Evaluating the capabilities of large language models (LLMs) involves using a variety of benchmarks that test different aspects of their knowledge, reasoning, and problem-solving skills. These benchmarks encompass a wide range of domains, from common sense and social reasoning to complex mathematical problem-solving and programming.
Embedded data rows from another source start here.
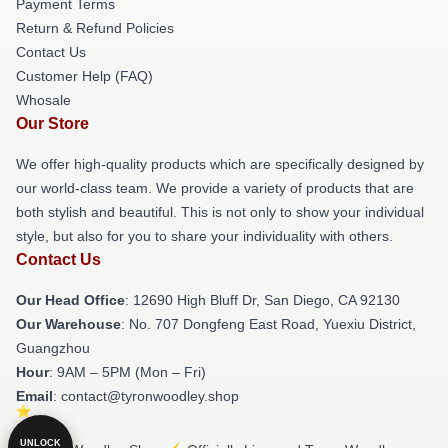
Payment Terms
Return & Refund Policies
Contact Us
Customer Help (FAQ)
Whosale
Our Store
We offer high-quality products which are specifically designed by
our world-class team. We provide a variety of products that are
both stylish and beautiful. This is not only to show your individual
style, but also for you to share your individuality with others.
Contact Us
Our Head Office
: 12690 High Bluff Dr, San Diego, CA 92130
Our Warehouse
: No. 707 Dongfeng East Road, Yuexiu District,
Guangzhou
Hour
: 9AM – 5PM (Mon – Fri)
Email
: contact@tyronwoodley.shop
UNLOCK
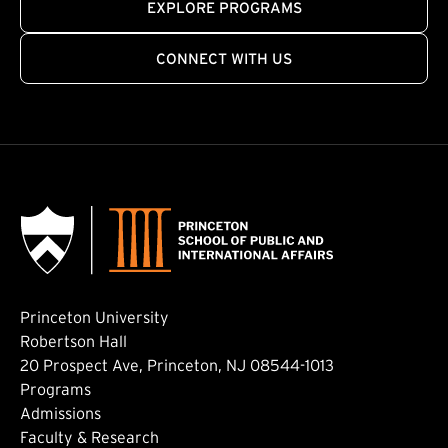
EXPLORE PROGRAMS
CONNECT WITH US
Princeton University
Robertson Hall
20 Prospect Ave, Princeton, NJ 08544-1013
Footer: Main
Programs
Admissions
Faculty & Research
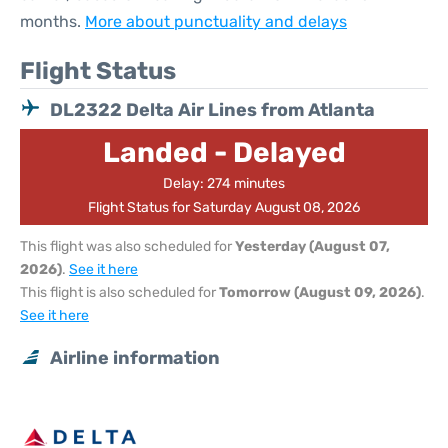
months.
More about punctuality and delays
Flight Status
DL2322 Delta Air Lines from Atlanta
Landed - Delayed
Delay: 274 minutes
Flight Status for Saturday August 08, 2026
This flight was also scheduled for
Yesterday (August 07,
2026)
.
See it here
This flight is also scheduled for
Tomorrow (August 09, 2026)
.
See it here
Airline information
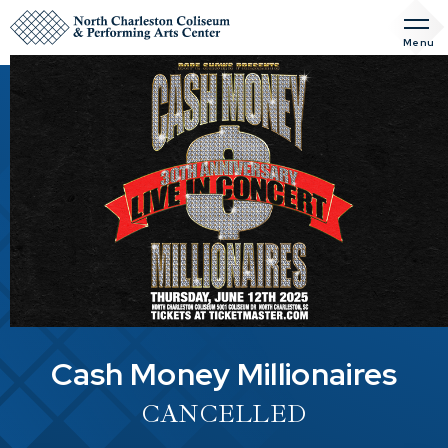
Skip
to
Menu
content
Accessibility
Buy
Tickets
Search
Cash Money Millionaires
CANCELLED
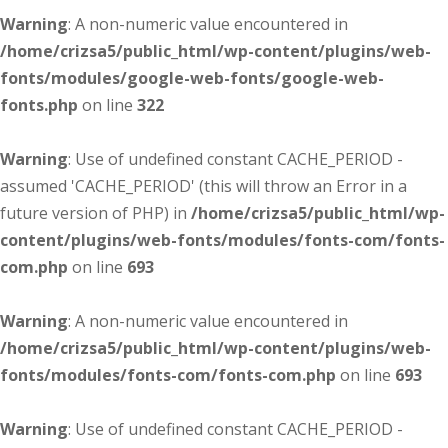
Warning
: A non-numeric value encountered in
/home/crizsa5/public_html/wp-content/plugins/web-
fonts/modules/google-web-fonts/google-web-
fonts.php
on line
322
Warning
: Use of undefined constant CACHE_PERIOD -
assumed 'CACHE_PERIOD' (this will throw an Error in a
future version of PHP) in
/home/crizsa5/public_html/wp-
content/plugins/web-fonts/modules/fonts-com/fonts-
com.php
on line
693
Warning
: A non-numeric value encountered in
/home/crizsa5/public_html/wp-content/plugins/web-
fonts/modules/fonts-com/fonts-com.php
on line
693
Warning
: Use of undefined constant CACHE_PERIOD -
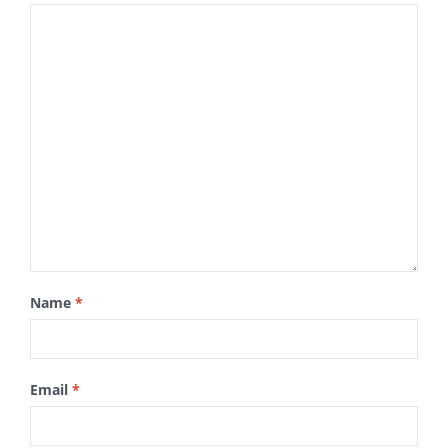
Name
*
Email
*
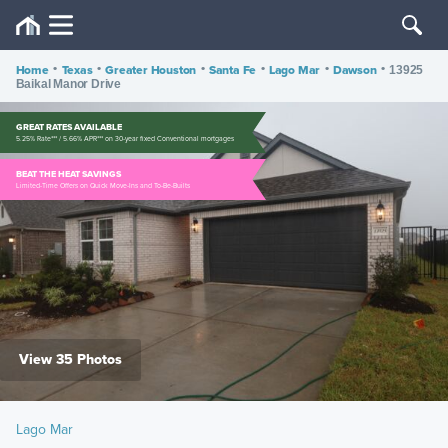
Home
•
Texas
•
Greater Houston
•
Santa Fe
•
Lago Mar
•
Dawson
•
13925
Baikal Manor Drive
GREAT RATES AVAILABLE
5.25% Rate*** / 5.66% APR*** on 30-year fixed Conventional mortgages
BEAT THE HEAT SAVINGS
Limited-Time Offers on Quick Move-Ins and To-Be-Builts
View 35 Photos
Lago Mar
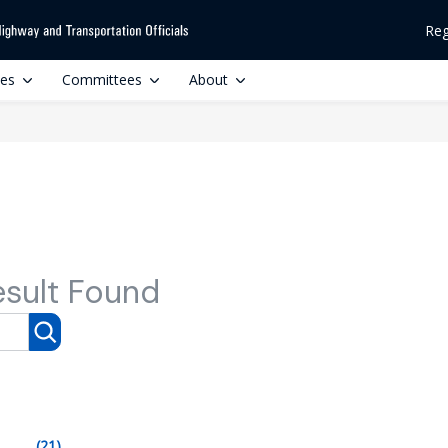
Reg
ces
Committees
About
esult Found
(21)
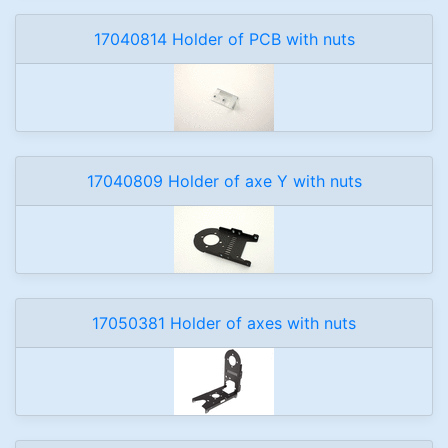
17040814 Holder of PCB with nuts
17040809 Holder of axe Y with nuts
17050381 Holder of axes with nuts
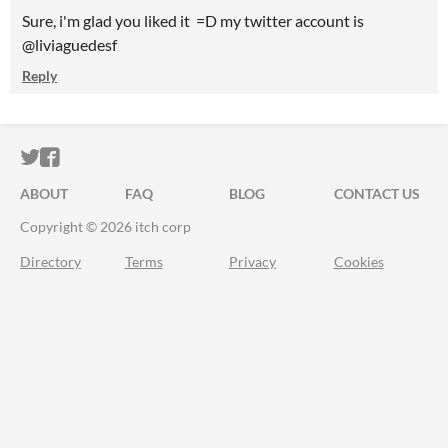
Sure, i'm glad you liked it =D my twitter account is
@liviaguedesf
Reply
ITCH.IO ON TWITTER
ITCH.IO ON FACEBOOK
ABOUT
FAQ
BLOG
CONTACT US
Copyright © 2026 itch corp
Directory
Terms
Privacy
Cookies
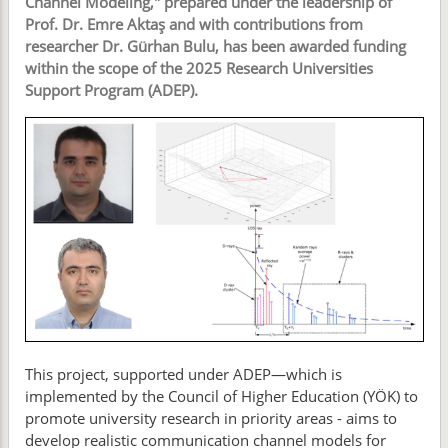
Channel Modeling," prepared under the leadership of
Prof. Dr. Emre Aktaş and with contributions from
researcher Dr. Gürhan Bulu, has been awarded funding
within the scope of the 2025 Research Universities
Support Program (ADEP).
This project, supported under ADEP—which is
implemented by the Council of Higher Education (YÖK) to
promote university research in priority areas - aims to
develop realistic communication channel models for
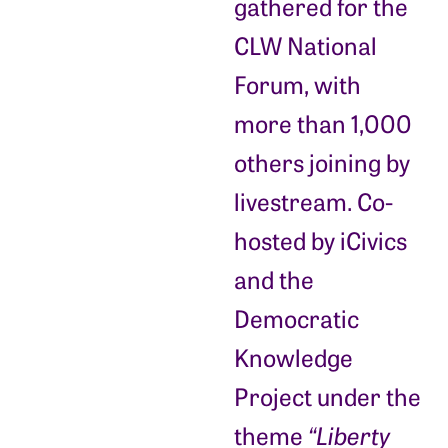
gathered for the
CLW National
Forum, with
more than 1,000
others joining by
livestream. Co-
hosted by iCivics
and the
Democratic
Knowledge
Project under the
theme
“Liberty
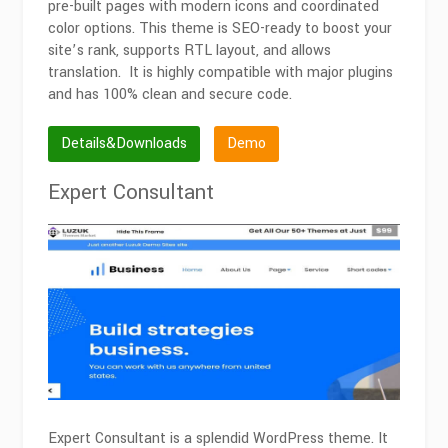
pre-built pages with modern icons and coordinated
color options. This theme is SEO-ready to boost your
site’s rank, supports RTL layout, and allows
translation. It is highly compatible with major plugins
and has 100% clean and secure code.
Details&Downloads
Demo
Expert Consultant
Expert Consultant is a splendid WordPress theme. It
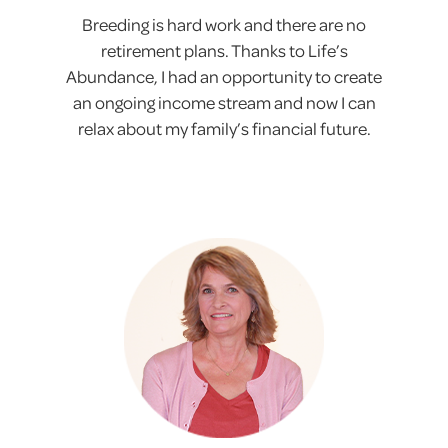
Breeding is hard work and there are no
retirement plans. Thanks to Life’s
Abundance, I had an opportunity to create
an ongoing income stream and now I can
relax about my family’s financial future.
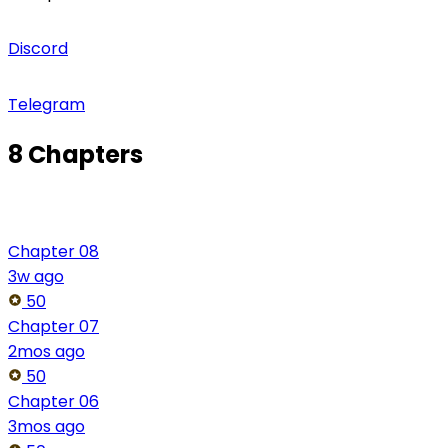
Discord
Telegram
8 Chapters
Chapter 08
3w ago
50
Chapter 07
2mos ago
50
Chapter 06
3mos ago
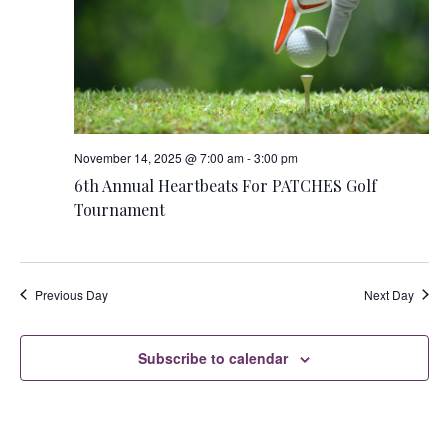
s
i
S
e
w
e
s
a
N
r
November 14, 2025 @ 7:00 am
-
3:00 pm
a
6th Annual Heartbeats For PATCHES Golf
c
Tournament
v
h
i
a
g
Previous Day
Next Day
n
a
t
d
Subscribe to calendar
i
V
o
i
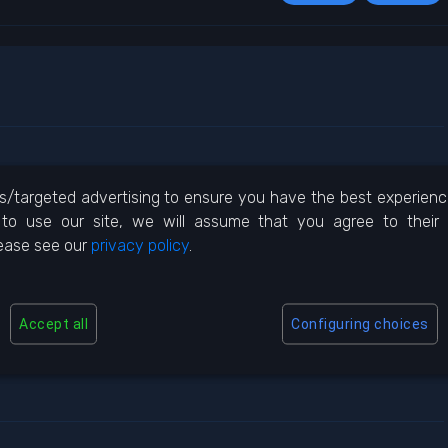
/targeted advertising to ensure you have the best experience 
to use our site, we will assume that you agree to their
REPLY
lease see our
privacy policy
.
Accept all
Configuring choices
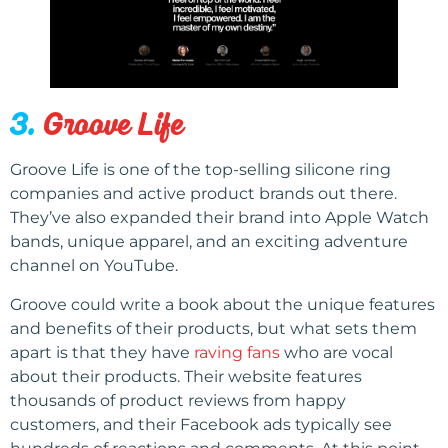
3.
Groove Life
Groove Life is one of the top-selling silicone ring
companies and active product brands out there.
They’ve also expanded their brand into Apple Watch
bands, unique apparel, and an exciting adventure
channel on YouTube.
Groove could write a book about the unique features
and benefits of their products, but what sets them
apart is that they have
raving fans
who are vocal
about their products. Their website features
thousands of product reviews from happy
customers, and their Facebook ads typically see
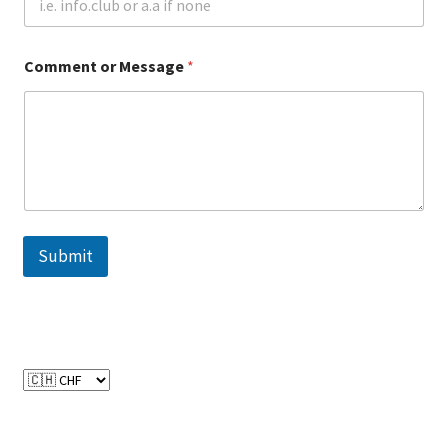
CPRA – California Privacy Rights Act
Comment or Message
*
DMCA
Earnings Disclaimer
External Links Policy
FTC Statement
Submit
GDPR Cookie Policy
GDPR Privacy Policy
General Disclaimer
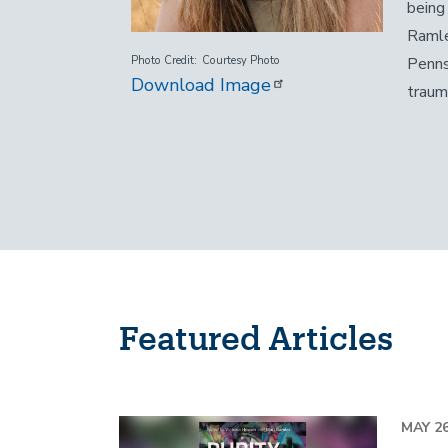
being
Ramle
Penns
Photo Credit
Courtesy Photo
Download Image
traum
Featured Articles
Image
MAY 26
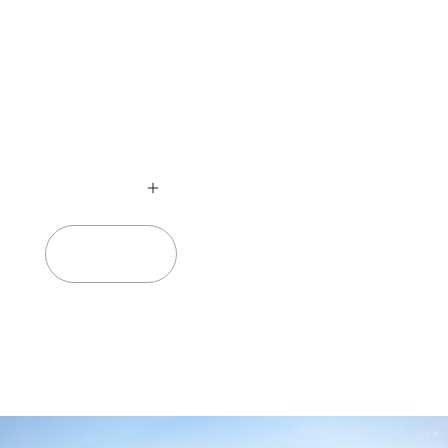
no
Add to cart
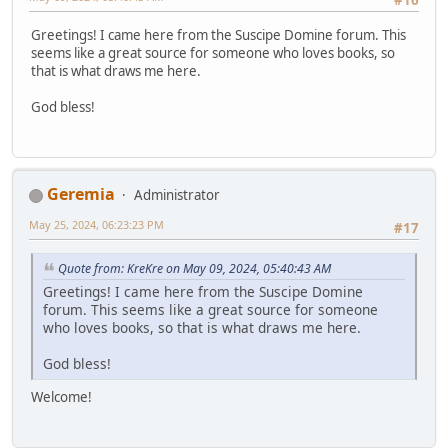
#16
Greetings! I came here from the Suscipe Domine forum. This
seems like a great source for someone who loves books, so
that is what draws me here.
God bless!
Geremia
Administrator
May 25, 2024, 06:23:23 PM
#17
Quote from: KreKre on May 09, 2024, 05:40:43 AM
Greetings! I came here from the Suscipe Domine
forum. This seems like a great source for someone
who loves books, so that is what draws me here.
God bless!
Welcome!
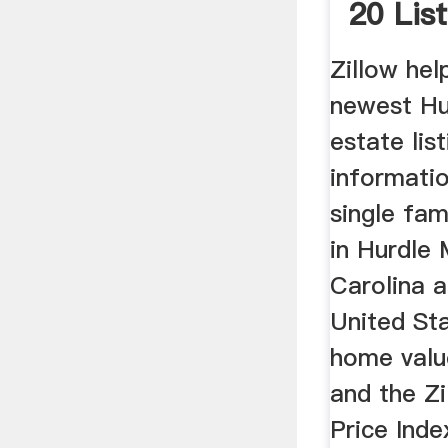
20 List
Zillow hel
newest Hur
estate lis
informati
single fam
in Hurdle 
Carolina 
United Sta
home valu
and the Z
Price Inde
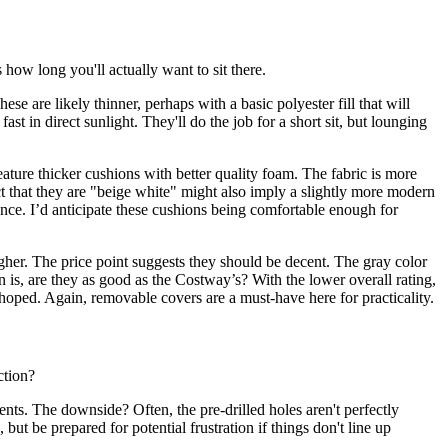
s how long you'll actually want to sit there.
e are likely thinner, perhaps with a basic polyester fill that will
ast in direct sunlight. They'll do the job for a short sit, but lounging
eature thicker cushions with better quality foam. The fabric is more
act that they are "beige white" might also imply a slightly more modern
nce. I’d anticipate these cushions being comfortable enough for
igher. The price point suggests they should be decent. The gray color
n is, are they as good as the Costway’s? With the lower overall rating,
s hoped. Again, removable covers are a must-have here for practicality.
ction?
nts. The downside? Often, the pre-drilled holes aren't perfectly
but be prepared for potential frustration if things don't line up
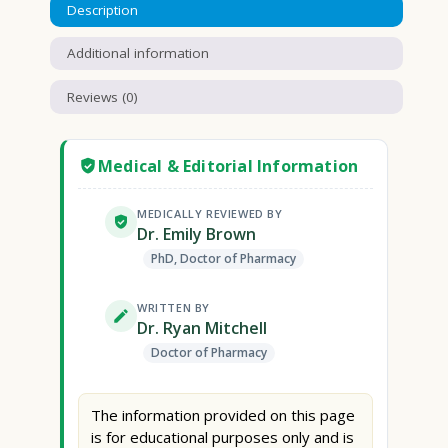
Description
Additional information
Reviews (0)
Medical & Editorial Information
MEDICALLY REVIEWED BY
Dr. Emily Brown
PhD, Doctor of Pharmacy
WRITTEN BY
Dr. Ryan Mitchell
Doctor of Pharmacy
The information provided on this page
is for educational purposes only and is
Here's an introduction summarizing the key benchmarks used to assess LLMs:
MMLU
The MMLU benchmark is a test that measures the breadth of knowledge and problem-solving ability acquired by large language models during pretraining.
HellaSwag
The HellaSwag benchmark challenges a language model's ability to understand and apply common sense reasoning by selecting the most logical ending to a story.
PIQA
The PIQA benchmark tests a language model's ability to understand and apply physical commonsense knowledge by answering questions about everyday physical interactions.
SIQA
The SIQA benchmark evaluates a language model's understanding of social interactions and social common sense by asking questions about people’s actions and their social implications.
Boolq
The BoolQ benchmark tests a language model's ability to answer naturally occurring (generated in unprompted and unconstrained settings) yes/no questions, testing the models ability to do real-world natural language inference tasks.
Winograde
The Winogrande benchmark tests a language model's ability to resolve ambiguous fill-in-the-blank tasks with binary options, requiring generalized commonsense reasoning.
CQA:
7-Shot The CQA benchmark assesses the performance of language models on multiple-choice question-answering, requiring different types of commonsense knowledge.
OBQA
The OBQA benchmark evaluates a language model's ability to perform advanced question-answering with multi-step reasoning, commonsense knowledge, and rich text comprehension, modeled after open book exams.
ARC-e
The ARC-e benchmark tests a language model's advanced question-answering skills with genuine grade-school level, multiple-choice science questions.
ARC-c
The ARC-c benchmark is a more focused subset of the ARC-e dataset, containing only questions answered incorrectly by common (retrieval-base and word co-occurrence) algorithms.
TriviaQA
5-shot The TriviaQA benchmark tests reading comprehension skills with question-answer-evidence triples.
HumanEval
Pass@1 The HumanEval benchmark tests a language model's code generation abilities by evaluating whether its solutions pass functional unit tests for programming problems.
MBPP
The MBPP benchmark tests a language model's ability to solve basic Python programming problems, focusing on fundamental programming concepts and standard library usage.
GSM8K
The GSM8K benchmark tests a language model's ability to solve grade-school-level math problems that frequently require multiple steps of reasoning.
MATH:
4-shot The MATH benchmark evaluates a language model's ability to solve complex mathematical word problems, requiring reasoning, multi-step problem-solving, and the understanding of mathematical concepts.
AGIEval
The AGIEval benchmark tests a language model's general intelligence by using questions derived from real-world exams designed to assess human intellectual abilities (college entrance exams, law exams, etc.).
BBH
The BBH (BIG-Bench Hard) benchmark focuses on tasks deemed beyond the abilities of current language models, testing their limits across various reasoning and understanding domains.
These diverse benchmarks provide a comprehensive evaluation of large language models, helping researchers understand their strengths and areas for improvement across various knowledge and reasoning domains.